--- Materials provided ---
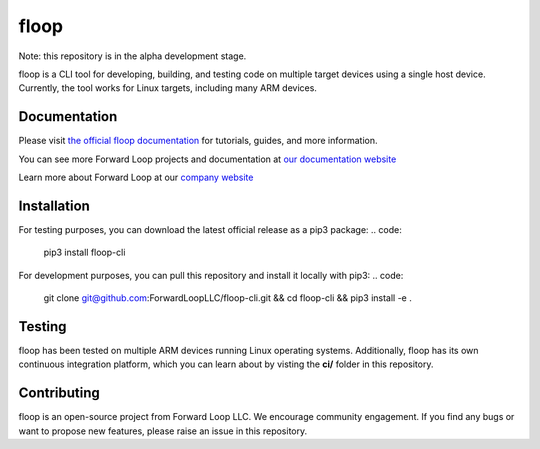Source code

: floop
=====

.. image:: http://docs.forward-loop.com/floop-cli/ec2/status/run-status.png
   :target: http://docs.forward-loop.com/floop-cli/ec2/status/build.html

Note: this repository is in the alpha development stage. 

floop is a CLI tool for developing, building, and testing code on
multiple target devices using a single host device. Currently, the tool
works for Linux targets, including many ARM devices.

Documentation
-------------

Please visit `the official floop documentation <http://docs.forward-loop.com/floop-cli/master/index.html>`_ for tutorials, guides,
and more information.

You can see more Forward Loop projects and documentation at `our
documentation website <http://docs.forward-loop.com>`_

Learn more about Forward Loop at our `company website <http://forward-loop.com>`_

Installation
------------
For testing purposes, you can download the latest official release as a pip3 package:
.. code:

 pip3 install floop-cli

For development purposes, you can pull this repository and install it locally with pip3:
.. code:

 git clone git@github.com:ForwardLoopLLC/floop-cli.git && cd floop-cli && pip3 install -e . 

Testing
-------

floop has been tested on multiple ARM devices running Linux operating
systems. Additionally, floop has its own continuous integration
platform, which you can learn about by visting the **ci/** folder in
this repository.

Contributing
------------

floop is an open-source project from Forward Loop LLC. We encourage
community engagement. If you find any bugs or want to propose new
features, please raise an issue in this repository.
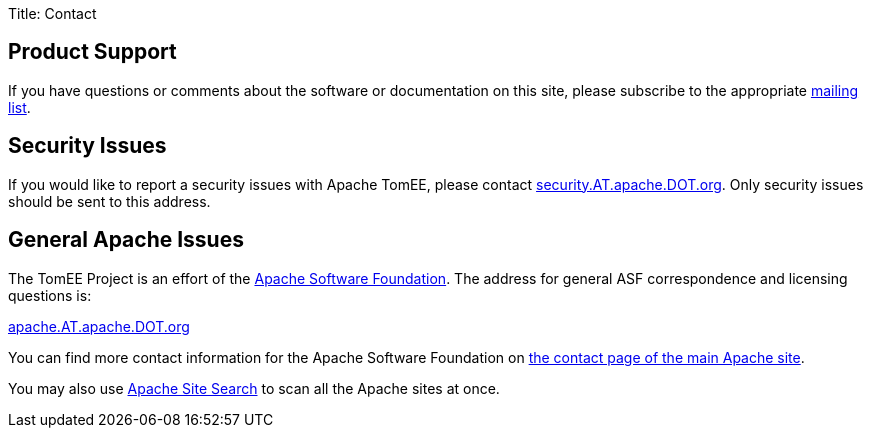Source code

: Title: Contact

== Product Support

If you have questions or comments about the software or documentation on this site, please subscribe to the appropriate xref:../support.adoc[mailing list].

== Security Issues

If you would like to report a security issues with Apache TomEE, please contact link:mailto:security.AT.apache.DOT.org[security.AT.apache.DOT.org].
Only security issues should be sent to this address.

== General Apache Issues

The TomEE Project is an effort of the http://www.apache.org[Apache Software Foundation].
The address for general ASF correspondence and licensing questions is:

link:mailto:apache.AT.apache.DOT.org[apache.AT.apache.DOT.org]

You can find more contact information for the Apache Software Foundation on http://www.apache.org/foundation/contact.html[the contact page of the main Apache site].

You may also use http://search.apache.org/[Apache Site Search] to scan all the Apache sites at once.
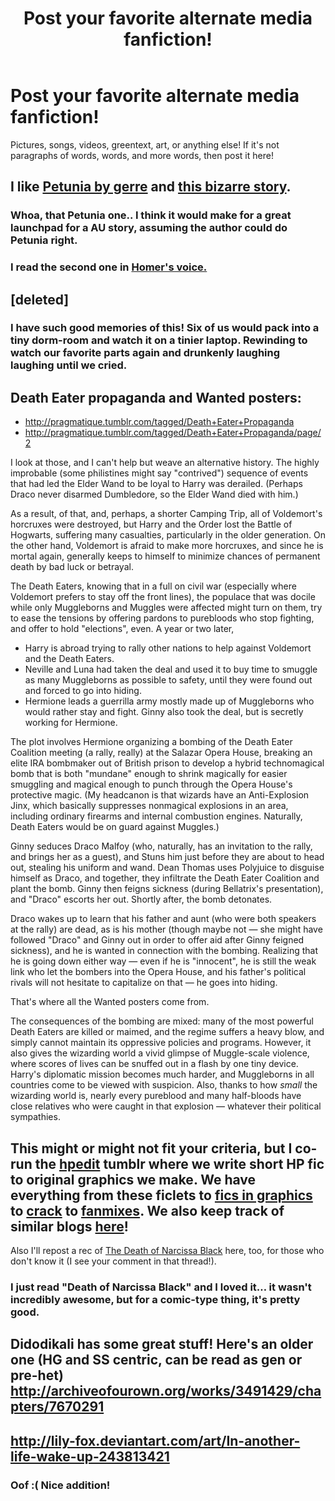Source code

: #+TITLE: Post your favorite alternate media fanfiction!

* Post your favorite alternate media fanfiction!
:PROPERTIES:
:Author: boomberrybella
:Score: 18
:DateUnix: 1438216131.0
:DateShort: 2015-Jul-30
:FlairText: Request
:END:
Pictures, songs, videos, greentext, art, or anything else! If it's not paragraphs of words, words, and more words, then post it here!


** I like [[http://gerre.deviantart.com/art/petunia-90865435][Petunia by gerre]] and [[https://i.imgur.com/fbJQp.jpg][this bizarre story]].
:PROPERTIES:
:Author: boomberrybella
:Score: 12
:DateUnix: 1438216322.0
:DateShort: 2015-Jul-30
:END:

*** Whoa, that Petunia one.. I think it would make for a great launchpad for a AU story, assuming the author could do Petunia right.
:PROPERTIES:
:Score: 7
:DateUnix: 1438232117.0
:DateShort: 2015-Jul-30
:END:


*** I read the second one in [[https://www.youtube.com/watch?v=geHqnV4Mk_4][Homer's voice.]]
:PROPERTIES:
:Author: OutOfNiceUsernames
:Score: 5
:DateUnix: 1438221986.0
:DateShort: 2015-Jul-30
:END:


** [deleted]
:PROPERTIES:
:Score: 5
:DateUnix: 1438233095.0
:DateShort: 2015-Jul-30
:END:

*** I have such good memories of this! Six of us would pack into a tiny dorm-room and watch it on a tinier laptop. Rewinding to watch our favorite parts again and drunkenly laughing laughing until we cried.
:PROPERTIES:
:Author: boomberrybella
:Score: 3
:DateUnix: 1438272907.0
:DateShort: 2015-Jul-30
:END:


** Death Eater propaganda and Wanted posters:

- [[http://pragmatique.tumblr.com/tagged/Death+Eater+Propaganda]]
- [[http://pragmatique.tumblr.com/tagged/Death+Eater+Propaganda/page/2]]

I look at those, and I can't help but weave an alternative history. The highly improbable (some philistines might say "contrived") sequence of events that had led the Elder Wand to be loyal to Harry was derailed. (Perhaps Draco never disarmed Dumbledore, so the Elder Wand died with him.)

As a result, of that, and, perhaps, a shorter Camping Trip, all of Voldemort's horcruxes were destroyed, but Harry and the Order lost the Battle of Hogwarts, suffering many casualties, particularly in the older generation. On the other hand, Voldemort is afraid to make more horcruxes, and since he is mortal again, generally keeps to himself to minimize chances of permanent death by bad luck or betrayal.

The Death Eaters, knowing that in a full on civil war (especially where Voldemort prefers to stay off the front lines), the populace that was docile while only Muggleborns and Muggles were affected might turn on them, try to ease the tensions by offering pardons to purebloods who stop fighting, and offer to hold "elections", even. A year or two later,

- Harry is abroad trying to rally other nations to help against Voldemort and the Death Eaters.
- Neville and Luna had taken the deal and used it to buy time to smuggle as many Muggleborns as possible to safety, until they were found out and forced to go into hiding.
- Hermione leads a guerrilla army mostly made up of Muggleborns who would rather stay and fight. Ginny also took the deal, but is secretly working for Hermione.

The plot involves Hermione organizing a bombing of the Death Eater Coalition meeting (a rally, really) at the Salazar Opera House, breaking an elite IRA bombmaker out of British prison to develop a hybrid technomagical bomb that is both "mundane" enough to shrink magically for easier smuggling and magical enough to punch through the Opera House's protective magic. (My headcanon is that wizards have an Anti-Explosion Jinx, which basically suppresses nonmagical explosions in an area, including ordinary firearms and internal combustion engines. Naturally, Death Eaters would be on guard against Muggles.)

Ginny seduces Draco Malfoy (who, naturally, has an invitation to the rally, and brings her as a guest), and Stuns him just before they are about to head out, stealing his uniform and wand. Dean Thomas uses Polyjuice to disguise himself as Draco, and together, they infiltrate the Death Eater Coalition and plant the bomb. Ginny then feigns sickness (during Bellatrix's presentation), and "Draco" escorts her out. Shortly after, the bomb detonates.

Draco wakes up to learn that his father and aunt (who were both speakers at the rally) are dead, as is his mother (though maybe not --- she might have followed "Draco" and Ginny out in order to offer aid after Ginny feigned sickness), and he is wanted in connection with the bombing. Realizing that he is going down either way --- even if he is "innocent", he is still the weak link who let the bombers into the Opera House, and his father's political rivals will not hesitate to capitalize on that --- he goes into hiding.

That's where all the Wanted posters come from.

The consequences of the bombing are mixed: many of the most powerful Death Eaters are killed or maimed, and the regime suffers a heavy blow, and simply cannot maintain its oppressive policies and programs. However, it also gives the wizarding world a vivid glimpse of Muggle-scale violence, where scores of lives can be snuffed out in a flash by one tiny device. Harry's diplomatic mission becomes much harder, and Muggleborns in all countries come to be viewed with suspicion. Also, thanks to how /small/ the wizarding world is, nearly every pureblood and many half-bloods have close relatives who were caught in that explosion --- whatever their political sympathies.
:PROPERTIES:
:Author: turbinicarpus
:Score: 7
:DateUnix: 1438258297.0
:DateShort: 2015-Jul-30
:END:


** This might or might not fit your criteria, but I co-run the [[http://hpedit.tumblr.com/][hpedit]] tumblr where we write short HP fic to original graphics we make. We have everything from these ficlets to [[http://hpedit.tumblr.com/tagged/visual%20story][fics in graphics]] to [[http://hpedit.tumblr.com/tagged/universe%3A-say-crack-again][crack]] to [[http://hpedit.tumblr.com/tagged/mix][fanmixes]]. We also keep track of similar blogs [[http://hpedit.tumblr.com/post/92006589335/beautiful-blog-i-was-just-wondering-if-you-knew][here]]!

Also I'll repost a rec of [[https://www.reddit.com/r/HPfanfiction/comments/2h6xjq/i_have_a_copy_of_the_death_of_narcissa_black_by/][The Death of Narcissa Black]] here, too, for those who don't know it (I see your comment in that thread!).
:PROPERTIES:
:Author: someorangegirl
:Score: 7
:DateUnix: 1438217847.0
:DateShort: 2015-Jul-30
:END:

*** I just read "Death of Narcissa Black" and I loved it... it wasn't incredibly awesome, but for a comic-type thing, it's pretty good.
:PROPERTIES:
:Author: Karinta
:Score: 4
:DateUnix: 1438277582.0
:DateShort: 2015-Jul-30
:END:


** Didodikali has some great stuff! Here's an older one (HG and SS centric, can be read as gen or pre-het) [[http://archiveofourown.org/works/3491429/chapters/7670291]]
:PROPERTIES:
:Author: hurathixet
:Score: 3
:DateUnix: 1438224454.0
:DateShort: 2015-Jul-30
:END:


** [[http://lily-fox.deviantart.com/art/In-another-life-wake-up-243813421]]
:PROPERTIES:
:Author: orangedarkchocolate
:Score: 6
:DateUnix: 1438271853.0
:DateShort: 2015-Jul-30
:END:

*** Oof :( Nice addition!
:PROPERTIES:
:Author: boomberrybella
:Score: 3
:DateUnix: 1438273101.0
:DateShort: 2015-Jul-30
:END:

--- Task objective ---
From the first line of the entries down to the line with "floop is an", print each line exactly; omit any picture.

--- Solution for this problem ---
Source code

: floop
=====

.. image:: http://docs.forward-loop.com/floop-cli/ec2/status/run-status.png
   :target: http://docs.forward-loop.com/floop-cli/ec2/status/build.html

Note: this repository is in the alpha development stage. 

floop is a CLI tool for developing, building, and testing code on
multiple target devices using a single host device. Currently, the tool
works for Linux targets, including many ARM devices.

Documentation
-------------

Please visit `the official floop documentation <http://docs.forward-loop.com/floop-cli/master/index.html>`_ for tutorials, guides,
and more information.

You can see more Forward Loop projects and documentation at `our
documentation website <http://docs.forward-loop.com>`_

Learn more about Forward Loop at our `company website <http://forward-loop.com>`_

Installation
------------
For testing purposes, you can download the latest official release as a pip3 package:
.. code:

 pip3 install floop-cli

For development purposes, you can pull this repository and install it locally with pip3:
.. code:

 git clone git@github.com:ForwardLoopLLC/floop-cli.git && cd floop-cli && pip3 install -e . 

Testing
-------

floop has been tested on multiple ARM devices running Linux operating
systems. Additionally, floop has its own continuous integration
platform, which you can learn about by visting the **ci/** folder in
this repository.

Contributing
------------

floop is an open-source project from Forward Loop LLC. We encourage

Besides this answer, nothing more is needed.